12. D’autre part, pour les motifs énoncés aux paragraphes 7 et 8, les faits incriminés sont précisément définis et ne créent pas d’incertitude sur la licéité des comportements susceptibles d’entrer dans le champ de l’infraction. En particulier, ces dispositions n’ont ni pour objet ni pour effet de faire obstacle à l’expression d’opinions portant sur des interventions militaires ou la défense nationale.
13. En outre, les dispositions contestées punissent le comportement réprimé d’une peine qui ne peut excéder cinq ans d’emprisonnement et 75 000 euros d’amende.
14. Dès lors, ces dispositions ne portent pas à la liberté d’expression et de communication une atteinte qui ne serait pas nécessaire, adaptée et proportionnée à l’objectif poursuivi. Le grief tiré de la méconnaissance de l’article 11 de la Déclaration de 1789 doit donc être écarté.

Questions d'étude:
1) Reformulez plus brièvement le paragraphe de l'extrait qui commence par « D’autre part, pour les motifs énoncés », en conservant ses idées principales.
2) Relevez les qualificatifs que l'extrait utilise pour dire quelle atteinte à la liberté d'expression et de communication les dispositions ne portent pas.
3) Poursuivez l'extrait sur la liberté d'expression et de communication après sa dernière phrase.
Les lignes suivantes forment un ensemble indépendant de l'extrait.

Lignes répertoriées:
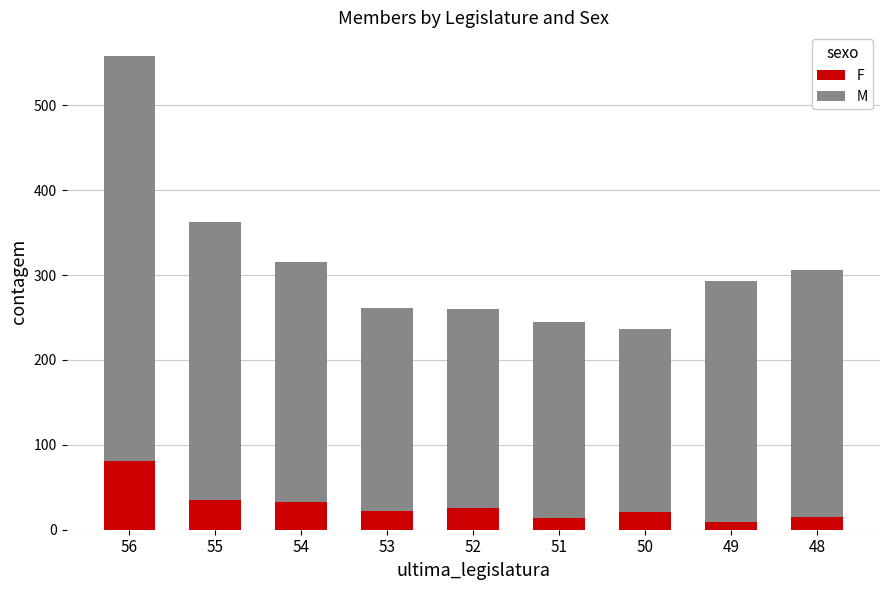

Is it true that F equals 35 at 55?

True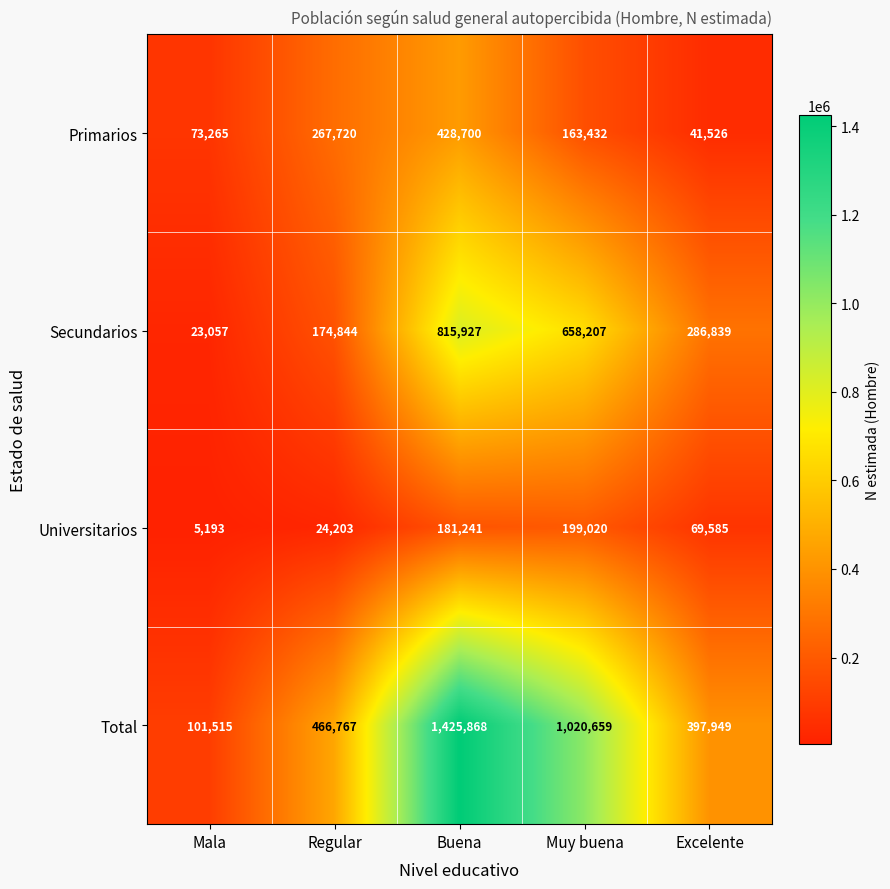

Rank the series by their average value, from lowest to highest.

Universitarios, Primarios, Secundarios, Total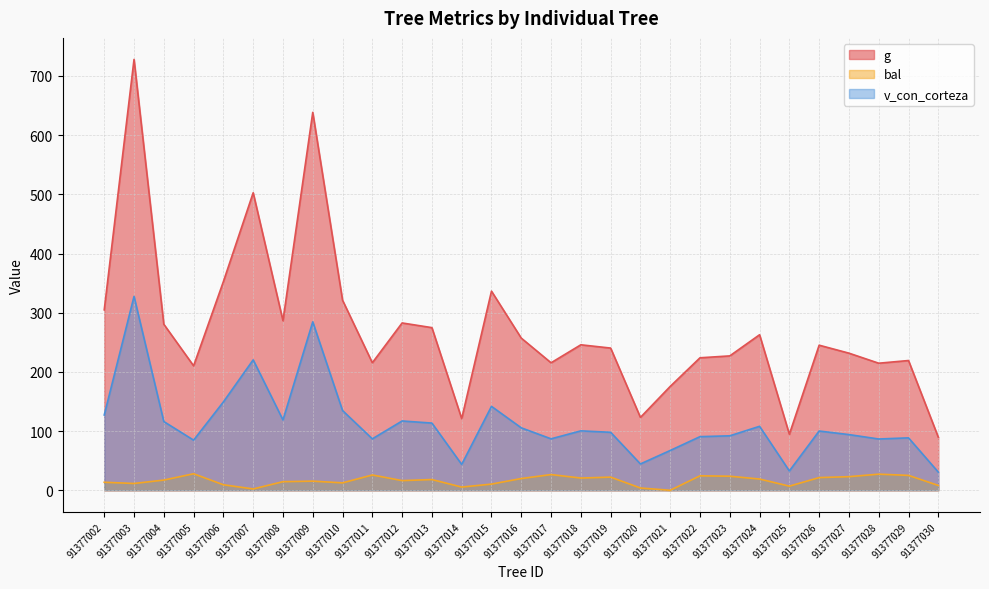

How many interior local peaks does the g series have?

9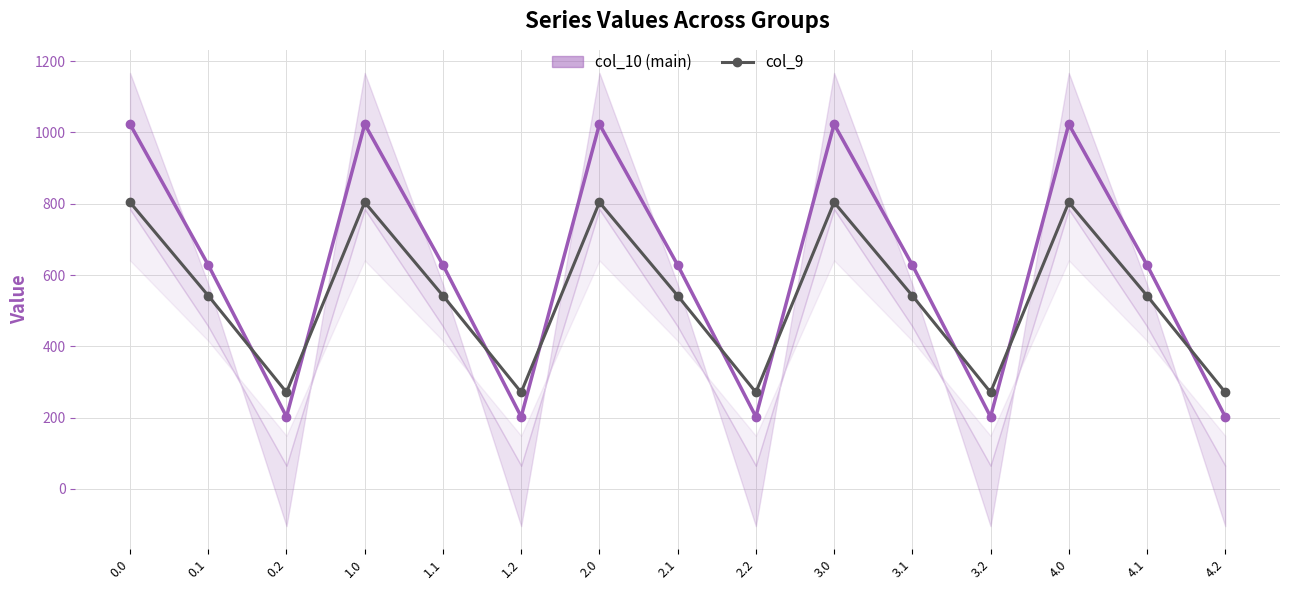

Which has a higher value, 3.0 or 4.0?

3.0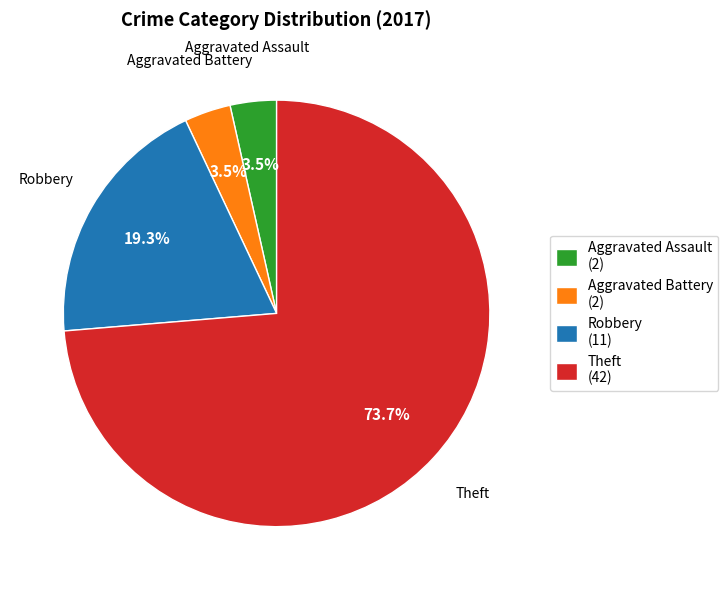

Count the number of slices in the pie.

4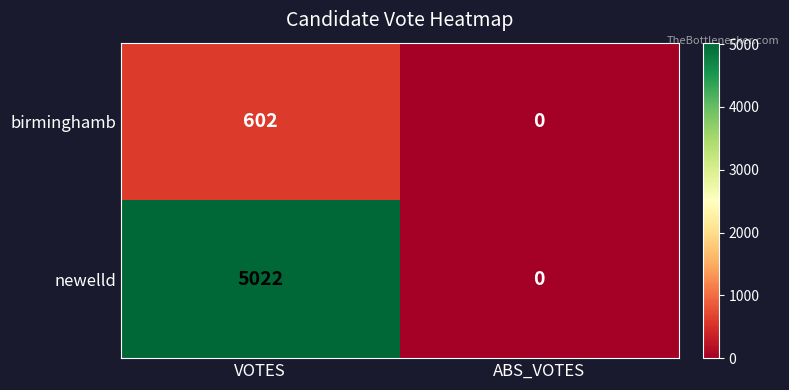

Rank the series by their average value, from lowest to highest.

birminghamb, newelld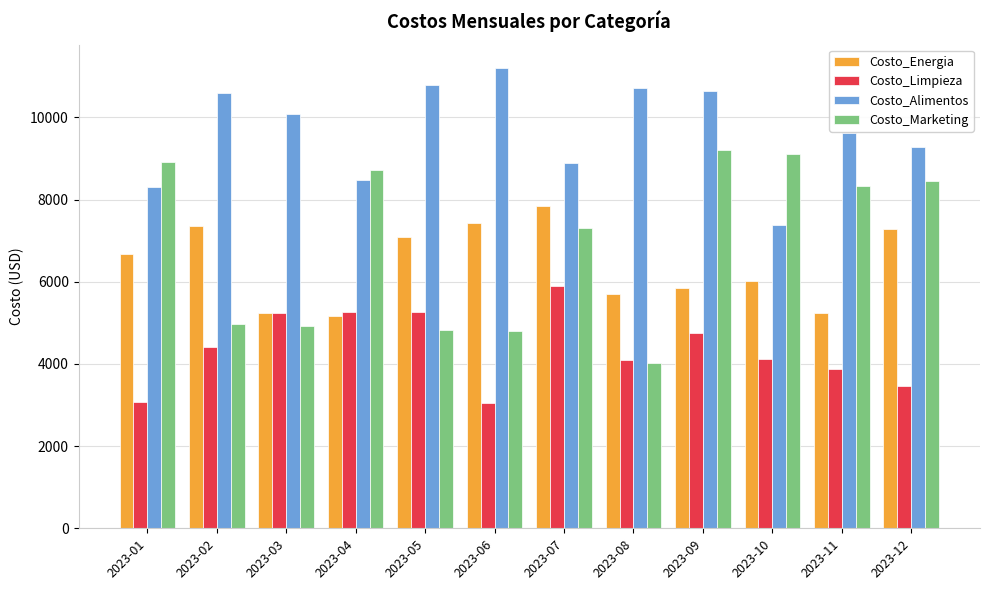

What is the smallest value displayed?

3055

Réponses aux exercices:
1) Pour les raisons données aux paragraphes 7 et 8, les faits visés sont définis avec précision et ne laissent aucun doute sur la licéité des comportements concernés. Ces dispositions n’empêchent pas d’exprimer des opinions sur les interventions militaires ou la défense nationale.

2) nécessaire, adaptée, proportionnée

3)
15. Par conséquent, les dispositions contestées, qui ne méconnaissent aucun autre droit ou liberté que la Constitution garantit, sont conformes à la Constitution.
LE CONSEIL CONSTITUTIONNEL DÉCIDE :
Article 1er. - Le premier alinéa de l’article 413-4 du code pénal, dans sa rédaction résultant de l’ordonnance n° 2000-916 du 19 septembre 2000 portant adaptation de la valeur en euros de certains montants exprimés en francs dans les textes législatifs, est conforme à la Constitution.
Article 2. - Cette décision sera publiée au Journal officiel de la République française et notifiée dans les conditions prévues à l’article 23-11 de l’ordonnance du 7 novembre 1958 susvisée.
Jugé par le Conseil constitutionnel dans sa séance du 16 janvier 2025, où siégeaient : M. Laurent FABIUS, Président, Mme Jacqueline GOURAULT, M. Alain JUPPÉ, Mmes Corinne LUQUIENS, Véronique MALBEC, MM. Jacques MÉZARD, François PILLET, Michel PINAULT et François SÉNERS.
Rendu public le 17 janvier 2025.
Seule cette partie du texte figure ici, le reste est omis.